Module 3: Probability & Statistics: Case Studies

These cases focus on uncertainty, measurement, and avoiding conclusions that the data does not support.

Case Study 1: A/B Test With Too Little Data

Scenario: A signup page variant gets 12 conversions out of 100 visitors while the old page gets 10 out of 100. The team wants to ship immediately.

Source anchor: CMU notes on probability for randomized algorithms.

Module concepts:

random variation
sample size
confidence
decision risk

Wrong Approach

Declare the variant better because the observed conversion rate is higher.

Better Approach

Estimate uncertainty, define the minimum effect worth detecting, and avoid overreading small samples.
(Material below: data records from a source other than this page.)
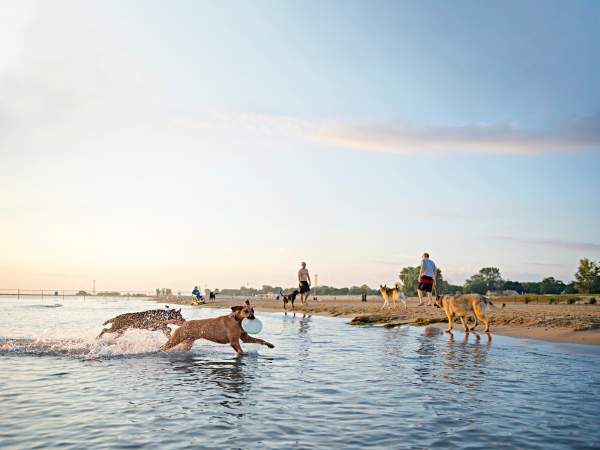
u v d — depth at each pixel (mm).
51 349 11852
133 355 11109
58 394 7125
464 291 112875
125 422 5684
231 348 12344
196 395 7035
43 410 6227
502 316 18125
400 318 20219
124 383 7906
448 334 15023
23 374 8742
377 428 5445
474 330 15664
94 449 4777
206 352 11617
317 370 9047
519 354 10672
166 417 5883
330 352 11438
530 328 15016
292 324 20500
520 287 103938
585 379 8039
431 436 5176
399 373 8648
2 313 31312
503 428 5441
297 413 6055
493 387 7461
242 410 6199
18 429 5430
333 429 5410
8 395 7070
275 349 12055
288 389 7410
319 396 6945
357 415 5961
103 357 10812
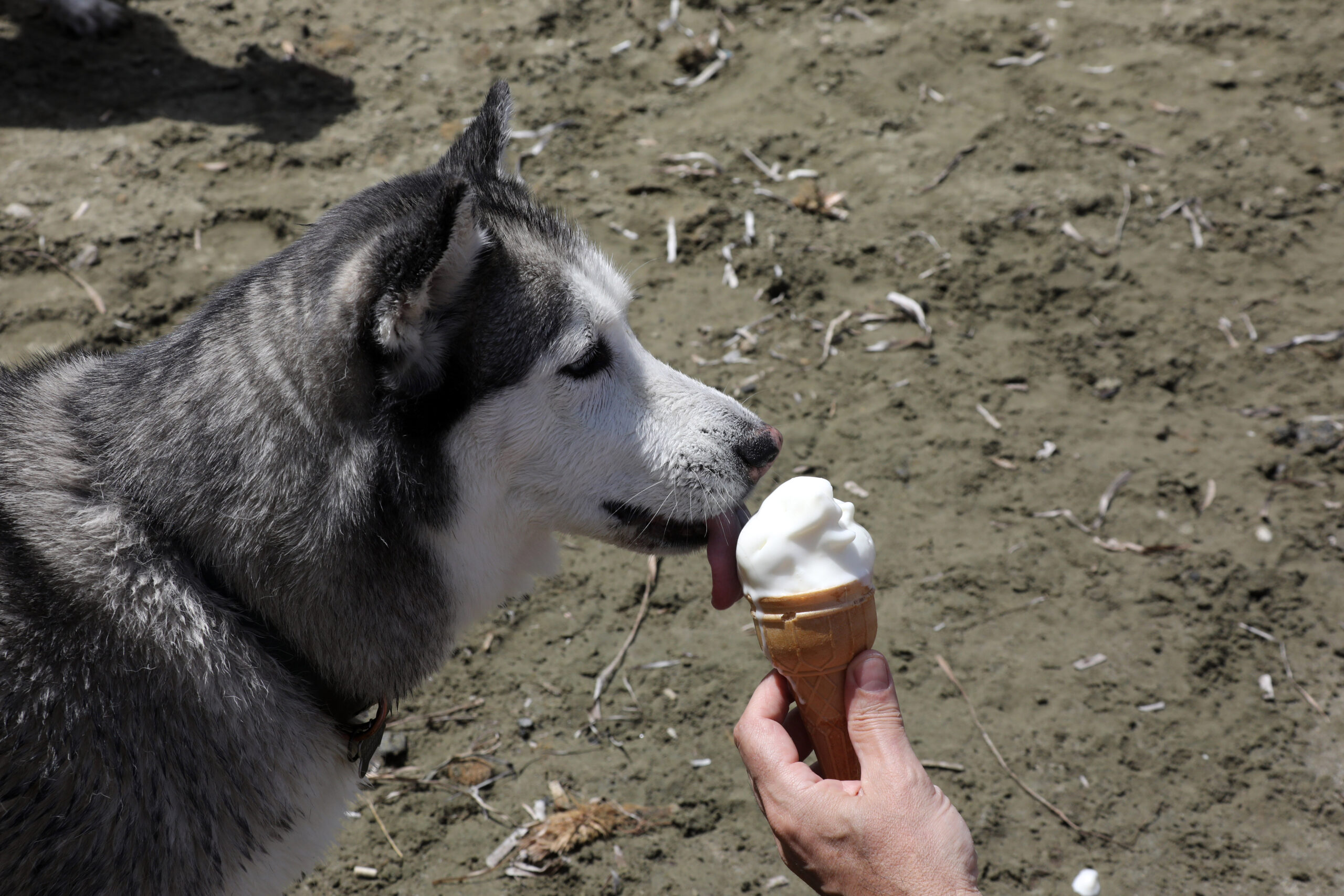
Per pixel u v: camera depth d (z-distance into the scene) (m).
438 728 1.41
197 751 1.13
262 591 1.15
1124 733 1.42
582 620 1.48
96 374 1.21
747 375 1.82
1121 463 1.69
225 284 1.22
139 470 1.15
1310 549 1.56
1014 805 1.38
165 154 2.13
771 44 2.62
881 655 1.12
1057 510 1.62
Decide whether to collect more data or make a low-risk product decision.

Tradeoff Table

Choice	Gain	Cost
Ship immediately	Fast iteration	High false-positive risk
Collect more data	Better evidence	Slower decision
Use prior/product judgment	Practical	Less purely statistical

Failure Mode

The team ships noise and later sees conversion return to baseline.

Required Artifact

Write an experiment decision memo with observed rates, uncertainty concern, practical significance, and next action.

Project / Capstone Connection

Use this memo structure later whenever a project claim depends on measured improvement rather than intuition.

Case Study 2: Expected Value in Retry Costs

Scenario: A client retries failed requests up to three times. Engineers count only successful user experience and ignore extra backend load.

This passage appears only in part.